* _Quoted passage_
============

In addition to financial instability and concerns over being targeted for their immigration status, the nature of the work itself also take a heavy physical and mental toll on nail salon workers. Following a bombshell 2015 New York Times investigation into the nail salon industry in New York City, which exposed endemic labor and health violations, Governor Andrew Cuomo launched a Nail Salon Industry Enforcement Task Force. The statewide initiative directed salon owners to pay out more than $2 million in unpaid wages and damages and mandated new salon ventilation requirements as well as a directive to salon owners to provide “appropriate protective equipment” to workers, including masks, eye protection, and gloves.
However, according to both NYNSWA organizers I spoke to for this article, many salons still lack proper ventilation systems, and Xu says workers are often given inadequate safety equipment — or none at all. According to Glenda, these working conditions have led to eye problems, asthma, and reproductive issues for many workers, and there is a lack of enforcement and consequences to ensure that salon owners are complying with these new regulations.
“The longer you work in a salon, the higher the risk becomes to getting sick,” explains one nail salon worker, who has been working in the business for almost 15 years. After attending NYNSWA’s know-your-rights trainings, she realized that working with the types of chemicals to which workers are often exposed was harmful to her health. “I personally have developed allergies to specific chemicals that I consistently work with, [and] the long hours sitting is really bad for my back. By the end of the day I just can't [bear] the pain any longer.”
“Definitely leave a big tip in cash, but at the same time, this isn’t a problem that can be solved by individual actors. The conditions we see and the issues we hear are industry-wide; it’s not something that a single client can tip away,” Xu said. “On an individual level, we hear more than anything from workers that they want to be treated with dignity and respect. Working there is not an easy job, it’s a stressful job, and the way a customer can contribute to the well-being of nail salon workers is they say they want to be treated as human beings, and not machines.”

============

* _Provided records_

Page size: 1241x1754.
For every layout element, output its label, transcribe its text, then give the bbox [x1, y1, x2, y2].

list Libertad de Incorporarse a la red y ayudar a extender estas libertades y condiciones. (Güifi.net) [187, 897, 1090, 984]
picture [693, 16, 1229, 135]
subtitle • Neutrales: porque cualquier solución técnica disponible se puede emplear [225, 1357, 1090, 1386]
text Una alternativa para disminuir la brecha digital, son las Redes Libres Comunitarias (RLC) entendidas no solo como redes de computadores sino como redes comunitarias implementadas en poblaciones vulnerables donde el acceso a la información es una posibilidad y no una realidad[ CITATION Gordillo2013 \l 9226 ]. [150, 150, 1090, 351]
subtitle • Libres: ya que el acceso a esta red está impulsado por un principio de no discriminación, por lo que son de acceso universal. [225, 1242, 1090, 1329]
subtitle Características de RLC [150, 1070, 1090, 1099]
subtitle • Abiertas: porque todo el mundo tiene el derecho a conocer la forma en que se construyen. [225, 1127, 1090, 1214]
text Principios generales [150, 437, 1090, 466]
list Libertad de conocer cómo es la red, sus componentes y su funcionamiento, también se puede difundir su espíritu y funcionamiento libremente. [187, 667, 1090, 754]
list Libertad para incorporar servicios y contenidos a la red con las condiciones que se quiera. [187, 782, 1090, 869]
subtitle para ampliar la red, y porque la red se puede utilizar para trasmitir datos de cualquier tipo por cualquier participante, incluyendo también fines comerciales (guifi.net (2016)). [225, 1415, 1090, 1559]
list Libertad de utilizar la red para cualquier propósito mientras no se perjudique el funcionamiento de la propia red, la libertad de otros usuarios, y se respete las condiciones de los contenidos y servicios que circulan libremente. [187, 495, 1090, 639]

============

* _Actions to take_
A – According to the nail salon passage, what sum did the task force direct salon owners to pay out in unpaid wages and damages?
B – Set down the stretch of the nail salon passage from "In addition to" through "protection, and gloves.".
C – Carry the nail salon passage on from where it stops.
You won't need the data for this.

* _Responses in order_
A – More than $2 million.

B –
In addition to financial instability and concerns over being targeted for their immigration status, the nature of the work itself also take a heavy physical and mental toll on nail salon workers. Following a bombshell 2015 New York Times investigation into the nail salon industry in New York City, which exposed endemic labor and health violations, Governor Andrew Cuomo launched a Nail Salon Industry Enforcement Task Force. The statewide initiative directed salon owners to pay out more than $2 million in unpaid wages and damages and mandated new salon ventilation requirements as well as a directive to salon owners to provide “appropriate protective equipment” to workers, including masks, eye protection, and gloves.

C –
For now, September 10 will be a rallying cry for a movement that’s only getting started, and an opportunity for nail salon clients to lend their support at a crucial moment. That’s when the NYNSWA will be holding a worker speak-out in front of a Bronx location of Envy, a New York City-based nail salon chain. Envy was accused in a class action complaint filed in 2013 of wage theft. The case was settled in 2016 for an undisclosed sum.
Teen Vogue reached out to a lawyer for Envy for comment. The company had denied the allegations in court documents.
“I have nearly no free time due to the many hours one has to work in this type of work; it takes up so much of your time you feel a slave to it,” the anonymous nail salon employee said, explaining how stressful it is to care for her family while doing such demanding labor. She and her coworkers are calling to be paid what they’re owed, for proper ventilation, for mandatory health and safety trainings, and for a safe place to eat lunch, since they currently end up eating at their workstations, amidst the chemical fumes.
“There still isn't a healthy salon where workers are being treated with dignity and justice,” Glenda said. “We will continue to raise our voices until there is and we ask people to join with nail salon workers in calling for a healthier and just nail salon industry!”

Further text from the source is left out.